Click here for our trip report and itinerary of our hike.
Five months ago when we were still in Australia we knew we had to pre-purchase the Machu Picchu tickets because it is one of the most visited tourist sights in the world. We monitored TripAdvisor posts, waiting to pounce on when tickets went on sale. We decided to hike to both Huayna Picchu and Montana Picchu – the two small hills with views over the MP complex. They sell out months in advance (especially to Huayna Picchu) so I would recommend anyone interested to get those tickets in advance!
Now armed with Machu Picchu tickets, the next question was “how were we going to get there?”
As avid hikers, there was no doubt we were going to hike to Machu Picchu (you could always take the train to Aguas Calientes, the nearest town to MP and where most tourists stay when they are visiting MP). Most people we knew chose to do the Inca Trail, but our research also showed that other alternatives existed (ie. the Salkantay trek and Lares trek). We like the freedom of hiking independently, and by that time we had done some hiking in Patagonia (click here and here for our accounts of our Torres del Paine hike and our Huemul circuit hike respectively).
Finally the CRO (Chief Research Officer) of our trip (ie. Nathan) made the decision: we were going to hike to a set of lesser known Incan ruins called Choquequirao, and from there hike towards Machu Picchu.
The two blogs we referred to for our trip planning were by Stingy Nomads and Travel Outlandish. Why Wait World Tour also wrote about their experience hiking from Choquequirao to MP, but they went on a private tour. We also found the trip report by this Redditer really useful and had downloaded all those pages offline on our phone browsers.
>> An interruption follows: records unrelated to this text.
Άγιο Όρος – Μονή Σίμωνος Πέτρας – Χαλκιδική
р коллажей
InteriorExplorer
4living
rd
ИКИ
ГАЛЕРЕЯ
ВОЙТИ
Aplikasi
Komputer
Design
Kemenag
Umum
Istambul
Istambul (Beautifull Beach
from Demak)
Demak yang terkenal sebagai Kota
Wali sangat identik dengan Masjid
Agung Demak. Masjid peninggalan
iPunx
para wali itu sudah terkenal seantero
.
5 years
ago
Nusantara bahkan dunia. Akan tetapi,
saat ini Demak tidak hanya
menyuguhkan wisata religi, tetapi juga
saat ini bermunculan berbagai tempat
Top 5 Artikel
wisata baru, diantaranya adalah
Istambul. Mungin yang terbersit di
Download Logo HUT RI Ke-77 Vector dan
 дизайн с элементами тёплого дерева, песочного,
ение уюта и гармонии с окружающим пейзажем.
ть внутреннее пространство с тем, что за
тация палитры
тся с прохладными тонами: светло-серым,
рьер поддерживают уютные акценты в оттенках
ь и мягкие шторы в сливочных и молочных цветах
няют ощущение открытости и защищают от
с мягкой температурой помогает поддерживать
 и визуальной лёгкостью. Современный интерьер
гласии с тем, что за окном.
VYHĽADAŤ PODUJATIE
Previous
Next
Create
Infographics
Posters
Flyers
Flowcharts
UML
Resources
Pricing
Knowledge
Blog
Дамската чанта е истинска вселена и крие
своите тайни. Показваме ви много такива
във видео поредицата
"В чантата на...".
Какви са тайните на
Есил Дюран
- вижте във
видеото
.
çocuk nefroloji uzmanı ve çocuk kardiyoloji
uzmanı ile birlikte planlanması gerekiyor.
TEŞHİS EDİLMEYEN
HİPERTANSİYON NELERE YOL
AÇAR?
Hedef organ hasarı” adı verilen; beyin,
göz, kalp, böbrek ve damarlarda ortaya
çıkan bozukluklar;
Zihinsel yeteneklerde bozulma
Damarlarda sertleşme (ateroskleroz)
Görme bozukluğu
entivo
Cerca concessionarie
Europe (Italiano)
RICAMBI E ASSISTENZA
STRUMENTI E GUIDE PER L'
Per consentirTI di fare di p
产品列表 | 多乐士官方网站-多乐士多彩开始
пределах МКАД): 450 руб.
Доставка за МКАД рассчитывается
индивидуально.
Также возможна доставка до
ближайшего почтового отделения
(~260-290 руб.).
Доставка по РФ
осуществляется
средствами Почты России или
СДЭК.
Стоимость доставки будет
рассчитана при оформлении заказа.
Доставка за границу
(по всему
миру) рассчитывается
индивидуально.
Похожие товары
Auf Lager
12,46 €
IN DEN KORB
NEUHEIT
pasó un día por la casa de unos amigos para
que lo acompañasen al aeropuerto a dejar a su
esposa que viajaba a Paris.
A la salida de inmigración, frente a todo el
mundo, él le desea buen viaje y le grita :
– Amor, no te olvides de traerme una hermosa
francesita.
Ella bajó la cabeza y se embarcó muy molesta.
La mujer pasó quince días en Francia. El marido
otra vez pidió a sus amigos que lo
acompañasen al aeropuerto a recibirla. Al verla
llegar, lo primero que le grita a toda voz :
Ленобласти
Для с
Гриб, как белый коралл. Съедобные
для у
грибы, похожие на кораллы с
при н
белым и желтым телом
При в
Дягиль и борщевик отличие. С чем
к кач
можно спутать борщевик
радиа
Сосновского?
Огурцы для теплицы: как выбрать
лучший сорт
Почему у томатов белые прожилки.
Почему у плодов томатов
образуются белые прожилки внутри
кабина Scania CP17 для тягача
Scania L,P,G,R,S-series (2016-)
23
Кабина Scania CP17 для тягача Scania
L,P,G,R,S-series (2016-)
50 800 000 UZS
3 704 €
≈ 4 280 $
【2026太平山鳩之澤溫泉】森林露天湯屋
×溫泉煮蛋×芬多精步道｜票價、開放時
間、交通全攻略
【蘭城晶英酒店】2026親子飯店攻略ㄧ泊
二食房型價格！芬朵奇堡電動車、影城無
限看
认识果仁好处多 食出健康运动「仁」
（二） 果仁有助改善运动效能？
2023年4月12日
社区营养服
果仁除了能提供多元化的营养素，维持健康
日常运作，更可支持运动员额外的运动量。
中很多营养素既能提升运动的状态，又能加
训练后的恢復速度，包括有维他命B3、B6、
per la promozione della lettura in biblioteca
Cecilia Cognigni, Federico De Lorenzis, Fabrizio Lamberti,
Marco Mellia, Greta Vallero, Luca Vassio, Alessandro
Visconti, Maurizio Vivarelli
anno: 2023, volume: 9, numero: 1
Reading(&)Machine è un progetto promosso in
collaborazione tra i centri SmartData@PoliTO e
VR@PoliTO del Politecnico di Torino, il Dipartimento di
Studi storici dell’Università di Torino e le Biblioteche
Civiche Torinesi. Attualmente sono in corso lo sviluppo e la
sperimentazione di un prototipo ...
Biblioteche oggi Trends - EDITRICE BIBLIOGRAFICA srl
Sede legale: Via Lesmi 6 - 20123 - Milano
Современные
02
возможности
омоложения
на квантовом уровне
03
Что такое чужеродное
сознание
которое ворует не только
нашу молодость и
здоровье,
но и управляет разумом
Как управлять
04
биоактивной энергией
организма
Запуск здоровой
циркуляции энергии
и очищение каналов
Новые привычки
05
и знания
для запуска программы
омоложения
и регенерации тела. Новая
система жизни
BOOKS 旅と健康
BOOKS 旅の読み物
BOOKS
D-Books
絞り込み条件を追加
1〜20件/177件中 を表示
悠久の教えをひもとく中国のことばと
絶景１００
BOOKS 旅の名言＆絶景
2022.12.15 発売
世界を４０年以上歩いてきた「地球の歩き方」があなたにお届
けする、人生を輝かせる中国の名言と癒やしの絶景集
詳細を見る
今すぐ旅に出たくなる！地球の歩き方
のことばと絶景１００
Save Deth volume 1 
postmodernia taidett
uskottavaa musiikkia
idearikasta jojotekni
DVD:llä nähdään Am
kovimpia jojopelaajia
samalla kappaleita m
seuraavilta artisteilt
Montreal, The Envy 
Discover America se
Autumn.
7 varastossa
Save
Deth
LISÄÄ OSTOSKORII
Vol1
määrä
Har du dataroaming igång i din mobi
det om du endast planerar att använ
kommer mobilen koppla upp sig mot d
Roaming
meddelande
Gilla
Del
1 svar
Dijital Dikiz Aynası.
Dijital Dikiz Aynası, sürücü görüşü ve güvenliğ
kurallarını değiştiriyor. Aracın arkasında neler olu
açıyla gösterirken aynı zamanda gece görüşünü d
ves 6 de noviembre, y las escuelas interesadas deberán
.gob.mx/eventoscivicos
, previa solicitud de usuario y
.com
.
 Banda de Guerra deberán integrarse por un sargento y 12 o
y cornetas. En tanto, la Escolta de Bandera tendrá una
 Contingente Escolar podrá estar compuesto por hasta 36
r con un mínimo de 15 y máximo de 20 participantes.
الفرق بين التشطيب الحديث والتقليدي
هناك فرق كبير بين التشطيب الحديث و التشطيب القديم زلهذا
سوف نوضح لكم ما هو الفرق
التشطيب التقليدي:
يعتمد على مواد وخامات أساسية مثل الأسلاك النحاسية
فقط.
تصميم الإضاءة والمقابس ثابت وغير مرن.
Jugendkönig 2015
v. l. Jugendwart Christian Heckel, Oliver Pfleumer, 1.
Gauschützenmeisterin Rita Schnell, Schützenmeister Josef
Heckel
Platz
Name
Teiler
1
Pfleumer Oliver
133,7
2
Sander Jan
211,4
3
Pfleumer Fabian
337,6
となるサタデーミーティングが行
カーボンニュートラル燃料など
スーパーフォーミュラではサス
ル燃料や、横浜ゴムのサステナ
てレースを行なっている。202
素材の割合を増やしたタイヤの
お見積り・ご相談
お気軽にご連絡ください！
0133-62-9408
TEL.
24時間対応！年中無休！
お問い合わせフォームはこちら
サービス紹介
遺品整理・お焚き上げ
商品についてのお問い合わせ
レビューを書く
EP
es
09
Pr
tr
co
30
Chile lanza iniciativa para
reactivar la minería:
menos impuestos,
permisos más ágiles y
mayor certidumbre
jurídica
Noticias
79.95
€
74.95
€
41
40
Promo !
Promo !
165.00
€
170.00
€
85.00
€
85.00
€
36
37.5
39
Despite extensive research we couldn’t find a single trip report about independent hikers hiking from the start of Choquequirao to Machu Picchu itself, so that’s what we’ve decided to do here.
Armed with a positive attitude, we started the trek jubilantly as the first part of it was descent. Descending isn’t really that hard… only the ascent after that is a challenge.
What I enjoyed most about the hike was the remoteness (after Choquequirao to Ccolcapampa) and the hospitality of the local highlanders. For a mere 5 soles per campsite, we camped at backyards; and occasionally under shelter (which was great for our ultralight tent, which, as experienced in previous hikes, would either leak water in or get soaked in with condensation. Pro tip: make sure you have a tent that doesn’t leak before embarking on hikes in comparatively more damp areas!). Each villager had their own story of how they got there (sadly my Spanish wasn’t good enough to figure out each story); but at least I got their names and occasionally made a fool of myself with my bad Spanish (for example, when I told a villager I was 200 years old instead of 20-something. He couldn’t stop cackling.)
The scenery was out of this world. It’s always amazing to look back at the trail and see where you’ve come from – or where you’re headed to. Especially on the uphills I needed extra encouragement to keep going; especially when the uphills and steep Inca stairs never seemed to end.
I knew that completing the hike would be an achievement – and it is still an achievement I am very proud of us for completing it. We barely crossed paths with any hikers, especially when we arrived at Yanama and most hikers would have opted to take a taxi to Santa Teresa – but that’s what we loved about our hike from Choquequirao to Machu Picchu. We immersed ourselves in the environment and in a sense felt like we walked like how Incans did, some 400-500 years ago.
And I suppose, in my opinion, we walked the true Inca trail.